==== SOURCE MATERIAL ====

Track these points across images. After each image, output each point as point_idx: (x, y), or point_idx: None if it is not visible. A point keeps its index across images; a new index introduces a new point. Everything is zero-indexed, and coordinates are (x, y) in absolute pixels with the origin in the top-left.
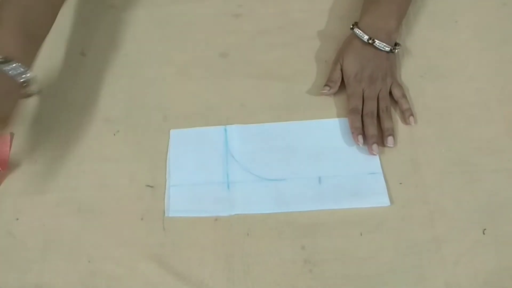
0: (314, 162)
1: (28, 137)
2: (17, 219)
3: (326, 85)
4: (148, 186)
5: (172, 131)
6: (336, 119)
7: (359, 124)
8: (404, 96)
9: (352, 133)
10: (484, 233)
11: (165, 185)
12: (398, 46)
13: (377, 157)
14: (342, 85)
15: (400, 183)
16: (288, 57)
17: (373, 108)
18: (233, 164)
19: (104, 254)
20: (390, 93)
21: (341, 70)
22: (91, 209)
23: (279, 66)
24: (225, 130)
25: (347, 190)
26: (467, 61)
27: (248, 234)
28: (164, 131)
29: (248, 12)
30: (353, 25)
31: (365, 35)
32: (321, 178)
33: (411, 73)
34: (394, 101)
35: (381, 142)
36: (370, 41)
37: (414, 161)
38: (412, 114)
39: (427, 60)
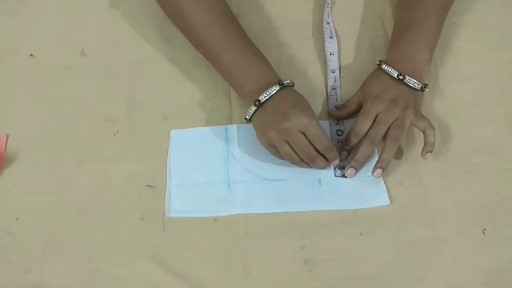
0: None
1: (28, 137)
2: (17, 219)
3: (336, 106)
4: (148, 186)
5: (172, 131)
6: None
7: (352, 144)
8: (431, 127)
9: (343, 149)
10: (484, 233)
11: (165, 185)
12: (427, 86)
13: (377, 157)
14: None
15: (400, 184)
16: (288, 57)
17: (379, 135)
18: (234, 164)
19: (104, 254)
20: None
21: (360, 98)
22: (91, 209)
23: (279, 66)
24: (226, 130)
25: (347, 191)
26: (467, 61)
27: (248, 234)
28: (164, 131)
29: (247, 12)
30: (380, 61)
31: (394, 71)
32: (321, 179)
33: None
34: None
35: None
36: (400, 77)
37: (414, 161)
38: (431, 151)
39: None
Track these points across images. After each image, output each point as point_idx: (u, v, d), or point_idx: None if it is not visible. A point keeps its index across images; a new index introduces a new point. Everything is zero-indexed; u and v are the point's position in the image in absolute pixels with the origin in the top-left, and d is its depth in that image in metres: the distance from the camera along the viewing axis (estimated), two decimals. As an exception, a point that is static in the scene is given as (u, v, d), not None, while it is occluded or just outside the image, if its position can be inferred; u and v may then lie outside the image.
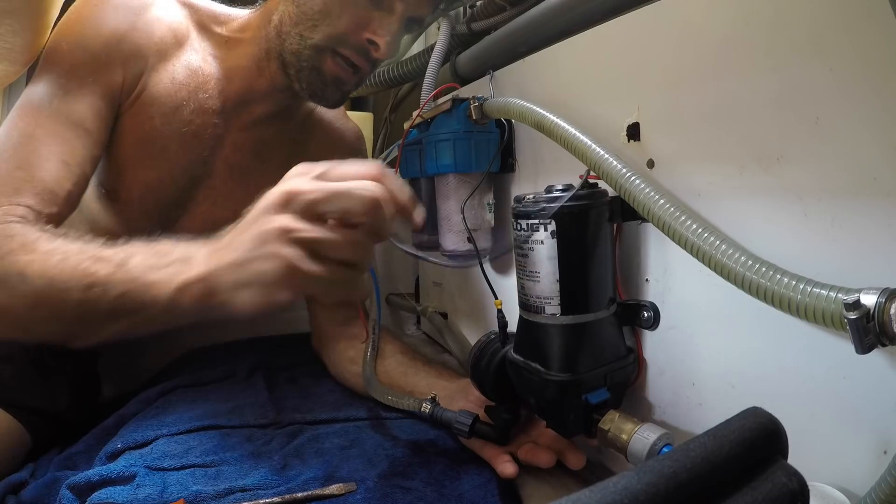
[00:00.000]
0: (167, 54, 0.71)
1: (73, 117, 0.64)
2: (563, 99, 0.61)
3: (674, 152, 0.48)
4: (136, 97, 0.70)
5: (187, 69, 0.73)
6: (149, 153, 0.72)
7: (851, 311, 0.30)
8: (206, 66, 0.74)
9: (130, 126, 0.70)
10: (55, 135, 0.63)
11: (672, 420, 0.50)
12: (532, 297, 0.50)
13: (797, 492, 0.29)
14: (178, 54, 0.72)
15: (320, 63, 0.70)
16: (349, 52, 0.69)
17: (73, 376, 0.85)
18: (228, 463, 0.60)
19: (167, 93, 0.71)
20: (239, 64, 0.74)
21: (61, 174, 0.62)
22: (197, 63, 0.74)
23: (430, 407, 0.60)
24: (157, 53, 0.70)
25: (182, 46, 0.73)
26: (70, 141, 0.64)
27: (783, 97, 0.39)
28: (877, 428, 0.34)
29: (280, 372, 0.90)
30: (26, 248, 0.53)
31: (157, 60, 0.71)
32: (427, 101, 0.75)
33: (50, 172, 0.61)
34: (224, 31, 0.76)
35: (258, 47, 0.73)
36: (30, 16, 0.69)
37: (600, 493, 0.26)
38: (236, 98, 0.75)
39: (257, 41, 0.73)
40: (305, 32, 0.68)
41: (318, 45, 0.68)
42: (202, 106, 0.73)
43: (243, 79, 0.75)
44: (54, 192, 0.61)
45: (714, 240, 0.39)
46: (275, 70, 0.73)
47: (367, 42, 0.68)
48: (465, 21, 0.85)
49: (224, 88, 0.75)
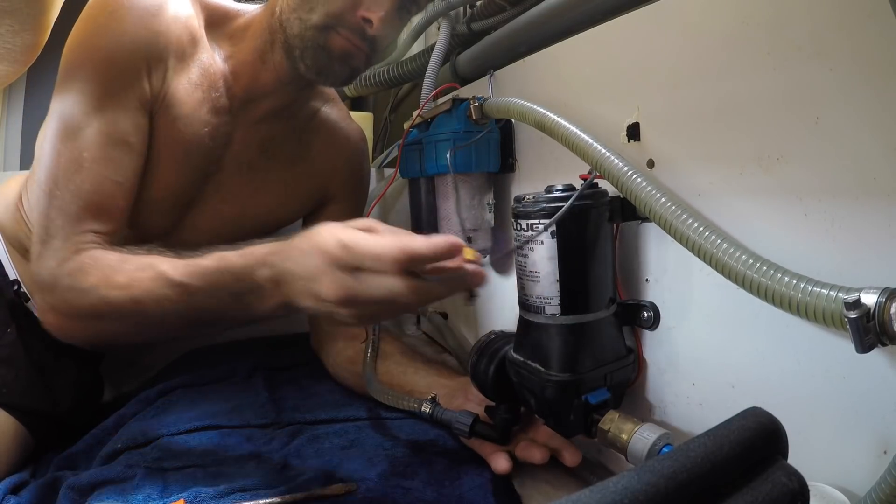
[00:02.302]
0: (184, 55, 0.72)
1: (116, 135, 0.65)
2: (564, 99, 0.61)
3: (674, 152, 0.48)
4: (161, 100, 0.70)
5: (200, 69, 0.73)
6: (173, 155, 0.72)
7: (852, 311, 0.30)
8: (215, 64, 0.74)
9: (157, 130, 0.71)
10: (103, 157, 0.64)
11: (672, 420, 0.50)
12: (532, 297, 0.50)
13: (797, 492, 0.29)
14: (193, 54, 0.73)
15: (325, 40, 0.69)
16: (346, 34, 0.69)
17: (76, 378, 0.85)
18: (228, 463, 0.60)
19: (186, 94, 0.71)
20: (245, 59, 0.75)
21: (115, 193, 0.65)
22: (208, 61, 0.74)
23: (430, 407, 0.60)
24: (175, 55, 0.71)
25: (196, 46, 0.73)
26: (117, 159, 0.65)
27: (783, 97, 0.39)
28: (877, 428, 0.34)
29: (280, 372, 0.90)
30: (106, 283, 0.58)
31: (176, 62, 0.71)
32: (427, 101, 0.75)
33: (104, 195, 0.64)
34: (231, 28, 0.77)
35: (262, 40, 0.73)
36: (30, 15, 0.69)
37: (600, 493, 0.26)
38: (243, 94, 0.76)
39: (261, 34, 0.74)
40: (304, 15, 0.68)
41: (318, 24, 0.68)
42: (215, 105, 0.74)
43: (249, 74, 0.75)
44: (111, 213, 0.65)
45: (716, 238, 0.39)
46: (279, 60, 0.73)
47: (363, 21, 0.69)
48: (465, 21, 0.85)
49: (232, 85, 0.75)
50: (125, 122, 0.66)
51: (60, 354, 0.83)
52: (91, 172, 0.63)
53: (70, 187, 0.63)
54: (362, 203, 0.91)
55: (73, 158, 0.63)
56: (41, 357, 0.80)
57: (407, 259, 0.44)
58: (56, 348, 0.83)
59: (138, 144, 0.68)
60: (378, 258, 0.45)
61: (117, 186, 0.65)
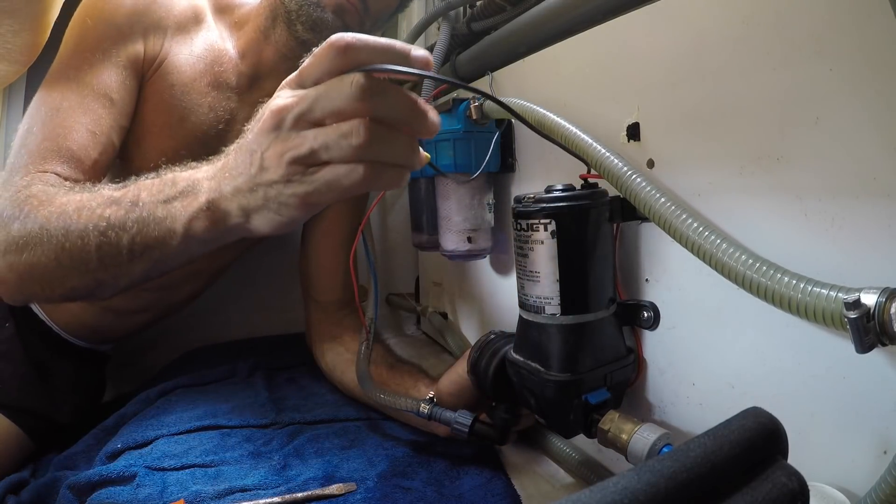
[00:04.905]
0: (187, 28, 0.74)
1: (99, 88, 0.66)
2: (563, 99, 0.61)
3: (674, 152, 0.48)
4: (157, 67, 0.72)
5: (205, 44, 0.76)
6: (167, 122, 0.73)
7: (852, 311, 0.30)
8: (221, 44, 0.77)
9: (150, 95, 0.72)
10: (81, 105, 0.64)
11: (672, 420, 0.50)
12: (532, 297, 0.50)
13: (797, 492, 0.29)
14: (197, 30, 0.76)
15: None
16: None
17: (77, 380, 0.85)
18: (228, 463, 0.60)
19: (186, 63, 0.73)
20: (249, 38, 0.78)
21: (87, 143, 0.63)
22: (213, 39, 0.77)
23: (428, 407, 0.59)
24: (176, 26, 0.73)
25: (200, 24, 0.76)
26: (96, 111, 0.65)
27: (783, 97, 0.39)
28: (877, 428, 0.34)
29: (280, 372, 0.90)
30: (44, 203, 0.53)
31: (176, 32, 0.73)
32: (427, 101, 0.75)
33: (76, 142, 0.62)
34: (237, 15, 0.80)
35: (264, 17, 0.76)
36: (30, 16, 0.69)
37: (600, 493, 0.26)
38: (248, 73, 0.78)
39: (264, 12, 0.76)
40: None
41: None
42: (217, 79, 0.76)
43: (253, 53, 0.77)
44: (80, 160, 0.63)
45: (715, 238, 0.39)
46: (281, 34, 0.75)
47: None
48: (465, 21, 0.85)
49: (237, 65, 0.78)
50: (111, 77, 0.67)
51: (61, 353, 0.83)
52: (66, 118, 0.63)
53: (44, 129, 0.62)
54: (363, 200, 0.91)
55: (53, 105, 0.63)
56: (40, 354, 0.80)
57: (343, 44, 0.36)
58: (56, 347, 0.83)
59: (120, 102, 0.68)
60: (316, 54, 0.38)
61: (91, 136, 0.64)
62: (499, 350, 0.57)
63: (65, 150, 0.61)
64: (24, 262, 0.52)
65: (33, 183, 0.57)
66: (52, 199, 0.54)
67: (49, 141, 0.61)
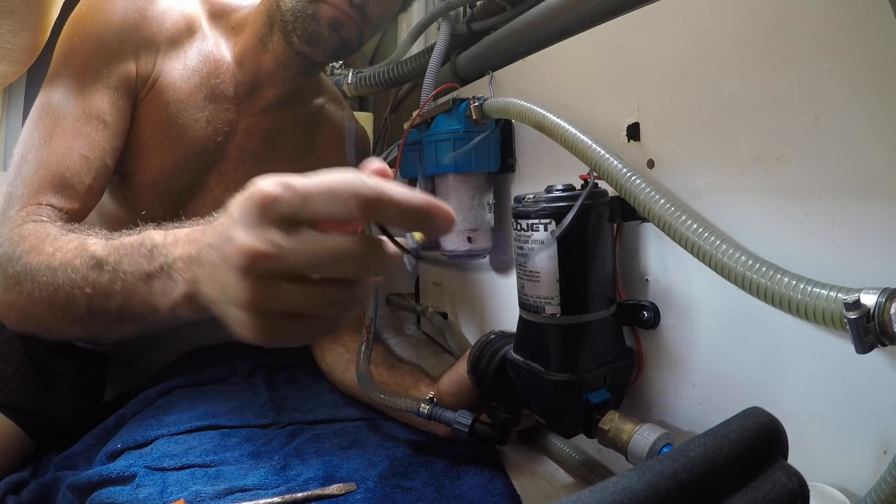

====

## EXERCISE OBJECTIVE
The finished copy should match the data above word for word and contain no pictures.

## TASK SOLUTION
Track these points across images. After each image, output each point as point_idx: (x, y), or point_idx: None if it is not visible. A point keeps its index across images; a new index introduces a new point. Everything is zero-indexed, and coordinates are (x, y) in absolute pixels with the origin in the top-left.
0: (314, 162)
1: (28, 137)
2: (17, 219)
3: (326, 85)
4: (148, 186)
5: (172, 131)
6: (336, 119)
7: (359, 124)
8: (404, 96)
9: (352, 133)
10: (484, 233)
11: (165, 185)
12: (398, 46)
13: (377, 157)
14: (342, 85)
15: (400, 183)
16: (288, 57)
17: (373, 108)
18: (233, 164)
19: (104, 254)
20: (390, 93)
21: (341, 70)
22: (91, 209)
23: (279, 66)
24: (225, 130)
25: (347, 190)
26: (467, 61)
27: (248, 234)
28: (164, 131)
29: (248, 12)
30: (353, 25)
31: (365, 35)
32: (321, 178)
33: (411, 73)
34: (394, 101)
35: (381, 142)
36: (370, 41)
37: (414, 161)
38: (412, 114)
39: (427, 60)
0: None
1: (28, 137)
2: (17, 219)
3: (336, 106)
4: (148, 186)
5: (172, 131)
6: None
7: (352, 144)
8: (431, 127)
9: (343, 149)
10: (484, 233)
11: (165, 185)
12: (427, 86)
13: (377, 157)
14: None
15: (400, 184)
16: (288, 57)
17: (379, 135)
18: (234, 164)
19: (104, 254)
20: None
21: (360, 98)
22: (91, 209)
23: (279, 66)
24: (226, 130)
25: (347, 191)
26: (467, 61)
27: (248, 234)
28: (164, 131)
29: (247, 12)
30: (380, 61)
31: (394, 71)
32: (321, 179)
33: None
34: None
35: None
36: (400, 77)
37: (414, 161)
38: (431, 151)
39: None
Track these points across images. After each image, output each point as point_idx: (u, v, d), or point_idx: None if it is not visible. A point keeps its index across images; a new index introduces a new point. Everything is zero-indexed; u and v are the point's position in the image in absolute pixels with the origin in the top-left, and d is its depth in that image in metres: the distance from the camera along the viewing axis (estimated), two decimals. As an exception, a point that is static in the scene is given as (u, v, d), not None, while it is occluded or just outside the image, if its position can be inferred; u and v may then lie outside the image.
[00:00.000]
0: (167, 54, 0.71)
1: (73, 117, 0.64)
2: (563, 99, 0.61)
3: (674, 152, 0.48)
4: (136, 97, 0.70)
5: (187, 69, 0.73)
6: (149, 153, 0.72)
7: (851, 311, 0.30)
8: (206, 66, 0.74)
9: (130, 126, 0.70)
10: (55, 135, 0.63)
11: (672, 420, 0.50)
12: (532, 297, 0.50)
13: (797, 492, 0.29)
14: (178, 54, 0.72)
15: (320, 63, 0.70)
16: (349, 52, 0.69)
17: (73, 376, 0.85)
18: (228, 463, 0.60)
19: (167, 93, 0.71)
20: (239, 64, 0.74)
21: (61, 174, 0.62)
22: (197, 63, 0.74)
23: (430, 407, 0.60)
24: (157, 53, 0.70)
25: (182, 46, 0.73)
26: (70, 141, 0.64)
27: (783, 97, 0.39)
28: (877, 428, 0.34)
29: (280, 372, 0.90)
30: (26, 248, 0.53)
31: (157, 60, 0.71)
32: (427, 101, 0.75)
33: (50, 172, 0.61)
34: (224, 31, 0.76)
35: (258, 47, 0.73)
36: (30, 16, 0.69)
37: (600, 493, 0.26)
38: (236, 98, 0.75)
39: (257, 41, 0.73)
40: (305, 32, 0.68)
41: (318, 45, 0.68)
42: (202, 106, 0.73)
43: (243, 79, 0.75)
44: (54, 192, 0.61)
45: (714, 240, 0.39)
46: (275, 70, 0.73)
47: (367, 42, 0.68)
48: (465, 21, 0.85)
49: (224, 88, 0.75)
[00:02.302]
0: (184, 55, 0.72)
1: (116, 135, 0.65)
2: (564, 99, 0.61)
3: (674, 152, 0.48)
4: (161, 100, 0.70)
5: (200, 69, 0.73)
6: (173, 155, 0.72)
7: (852, 311, 0.30)
8: (215, 64, 0.74)
9: (157, 130, 0.71)
10: (103, 157, 0.64)
11: (672, 420, 0.50)
12: (532, 297, 0.50)
13: (797, 492, 0.29)
14: (193, 54, 0.73)
15: (325, 40, 0.69)
16: (346, 34, 0.69)
17: (76, 378, 0.85)
18: (228, 463, 0.60)
19: (186, 94, 0.71)
20: (245, 59, 0.75)
21: (115, 193, 0.65)
22: (208, 61, 0.74)
23: (430, 407, 0.60)
24: (175, 55, 0.71)
25: (196, 46, 0.73)
26: (117, 159, 0.65)
27: (783, 97, 0.39)
28: (877, 428, 0.34)
29: (280, 372, 0.90)
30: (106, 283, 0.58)
31: (176, 62, 0.71)
32: (427, 101, 0.75)
33: (104, 195, 0.64)
34: (231, 28, 0.77)
35: (262, 40, 0.73)
36: (30, 15, 0.69)
37: (600, 493, 0.26)
38: (243, 94, 0.76)
39: (261, 34, 0.74)
40: (304, 15, 0.68)
41: (318, 24, 0.68)
42: (215, 105, 0.74)
43: (249, 74, 0.75)
44: (111, 213, 0.65)
45: (716, 238, 0.39)
46: (279, 60, 0.73)
47: (363, 21, 0.69)
48: (465, 21, 0.85)
49: (232, 85, 0.75)
50: (125, 122, 0.66)
51: (60, 354, 0.83)
52: (91, 172, 0.63)
53: (70, 187, 0.63)
54: (362, 203, 0.91)
55: (73, 158, 0.63)
56: (41, 357, 0.80)
57: (407, 259, 0.44)
58: (56, 348, 0.83)
59: (138, 144, 0.68)
60: (378, 258, 0.45)
61: (117, 186, 0.65)
[00:04.905]
0: (187, 28, 0.74)
1: (99, 88, 0.66)
2: (563, 99, 0.61)
3: (674, 152, 0.48)
4: (157, 67, 0.72)
5: (205, 44, 0.76)
6: (167, 122, 0.73)
7: (852, 311, 0.30)
8: (221, 44, 0.77)
9: (150, 95, 0.72)
10: (81, 105, 0.64)
11: (672, 420, 0.50)
12: (532, 297, 0.50)
13: (797, 492, 0.29)
14: (197, 30, 0.76)
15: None
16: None
17: (77, 380, 0.85)
18: (228, 463, 0.60)
19: (186, 63, 0.73)
20: (249, 38, 0.78)
21: (87, 143, 0.63)
22: (213, 39, 0.77)
23: (428, 407, 0.59)
24: (176, 26, 0.73)
25: (200, 24, 0.76)
26: (96, 111, 0.65)
27: (783, 97, 0.39)
28: (877, 428, 0.34)
29: (280, 372, 0.90)
30: (44, 203, 0.53)
31: (176, 32, 0.73)
32: (427, 101, 0.75)
33: (76, 142, 0.62)
34: (237, 15, 0.80)
35: (264, 17, 0.76)
36: (30, 16, 0.69)
37: (600, 493, 0.26)
38: (248, 73, 0.78)
39: (264, 12, 0.76)
40: None
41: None
42: (217, 79, 0.76)
43: (253, 53, 0.77)
44: (80, 160, 0.63)
45: (715, 238, 0.39)
46: (281, 34, 0.75)
47: None
48: (465, 21, 0.85)
49: (237, 65, 0.78)
50: (111, 77, 0.67)
51: (61, 353, 0.83)
52: (66, 118, 0.63)
53: (44, 129, 0.62)
54: (363, 200, 0.91)
55: (53, 105, 0.63)
56: (40, 354, 0.80)
57: (343, 44, 0.36)
58: (56, 347, 0.83)
59: (120, 102, 0.68)
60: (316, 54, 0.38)
61: (91, 136, 0.64)
62: (499, 350, 0.57)
63: (65, 150, 0.61)
64: (24, 262, 0.52)
65: (33, 183, 0.57)
66: (52, 199, 0.54)
67: (49, 141, 0.61)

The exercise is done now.